The Chicago Bulls used John Salmons like a sparkler. The team acquired him in February of 2009 and immediately read the fuse. Salmons averaged 18.3 points while shooting 47.3 percent from the field and 41.5 percent from downtown over 26 regular season games. Then, he averaged an absurd 44.7 minutes per game during the Bulls’ iconic seven-game first-round playoff series against the Boston Celtics. Despite that strong start in his new home, though, the Bulls let him go the following season in a trade with the Milwaukee Bucks.
Thaddeus Young is the most normal name on this list. He felt like a good free-agent signing at the time, and he proved to be exactly that once the Bulls finally chose to hire a competent head coach. The only reason Young didn’t end up on the First Team is because Elton Brand’s role and pedigree felt that much more noteworthy.
As for Ben Wallace, I still can’t wrap my head around the fact that he played for the Chicago Bulls. Even more dumbfounding, the Bulls gave the aging big man a four-year, $60 million contract before trading him one season later. To his credit, though, he did help lead the Bulls into the second round of the playoffs during his one full season with the team, which is something Chicago couldn’t do again until Derrick Rose came to town.
Metta World Peace (Ron Artest)
I don’t have a whole lot to say here. Rondo, Mercer, and Gooden are all guys who just played better basketball than expected during their short stints with the team. Metta World Peace, on the other hand, is just someone I always forget started his career in Chicago.

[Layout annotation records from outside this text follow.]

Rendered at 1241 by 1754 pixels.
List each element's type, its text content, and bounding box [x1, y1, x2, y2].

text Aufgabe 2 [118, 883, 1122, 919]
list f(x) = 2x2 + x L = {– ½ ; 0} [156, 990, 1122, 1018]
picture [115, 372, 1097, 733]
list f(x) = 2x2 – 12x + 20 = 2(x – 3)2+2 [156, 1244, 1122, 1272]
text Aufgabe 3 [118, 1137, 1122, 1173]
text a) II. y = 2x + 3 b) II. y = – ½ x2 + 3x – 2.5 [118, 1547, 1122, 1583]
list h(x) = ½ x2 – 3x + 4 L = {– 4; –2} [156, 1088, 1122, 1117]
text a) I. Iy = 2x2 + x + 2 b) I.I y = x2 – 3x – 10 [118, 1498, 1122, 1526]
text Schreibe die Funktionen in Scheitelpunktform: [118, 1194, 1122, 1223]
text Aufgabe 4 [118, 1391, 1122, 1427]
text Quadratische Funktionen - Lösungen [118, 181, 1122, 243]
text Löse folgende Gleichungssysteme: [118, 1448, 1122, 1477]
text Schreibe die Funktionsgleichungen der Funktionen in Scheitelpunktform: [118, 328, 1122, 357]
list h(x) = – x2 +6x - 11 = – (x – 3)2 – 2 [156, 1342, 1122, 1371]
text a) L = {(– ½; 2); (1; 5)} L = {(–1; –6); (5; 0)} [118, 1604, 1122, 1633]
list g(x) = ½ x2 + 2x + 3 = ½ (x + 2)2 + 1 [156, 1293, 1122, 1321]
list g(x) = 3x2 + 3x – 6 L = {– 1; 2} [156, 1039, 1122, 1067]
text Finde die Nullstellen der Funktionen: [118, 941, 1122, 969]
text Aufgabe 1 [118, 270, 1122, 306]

Head Coach: Brian Scalabrine
The White Mamba was the GOAT benchwarmer and we should keep it that way.
General Manager: Scottie Pippen
You said 21st century!
Indeed, let’s not forget Pippen rejoined the Bulls in the 2003-04 season. And I think it’s fair to say the legend deserves a high-ranking position in this imaginary world, so GM it is!
Head Athletic Trainer: James Johnson
James Johnson – a blackbelt in karate who played his full rookie season in Chicago – feels like the perfect trainer for these teams.
Shooting Coach: Marco Belinelli
Let’s just forget the fact that Belinelli’s second-least efficient shooting season from long range came in Chicago.
Team Security: Charles Oakley
If you know, you know.
Benny’s Assistant: John Lucas III
He needs someone to dunk over!
Water Boy: Jimmer Fredette
Before he was dropping 73 points for the Shanghai Sharks, he was keeping Carlos Boozer company during timeouts.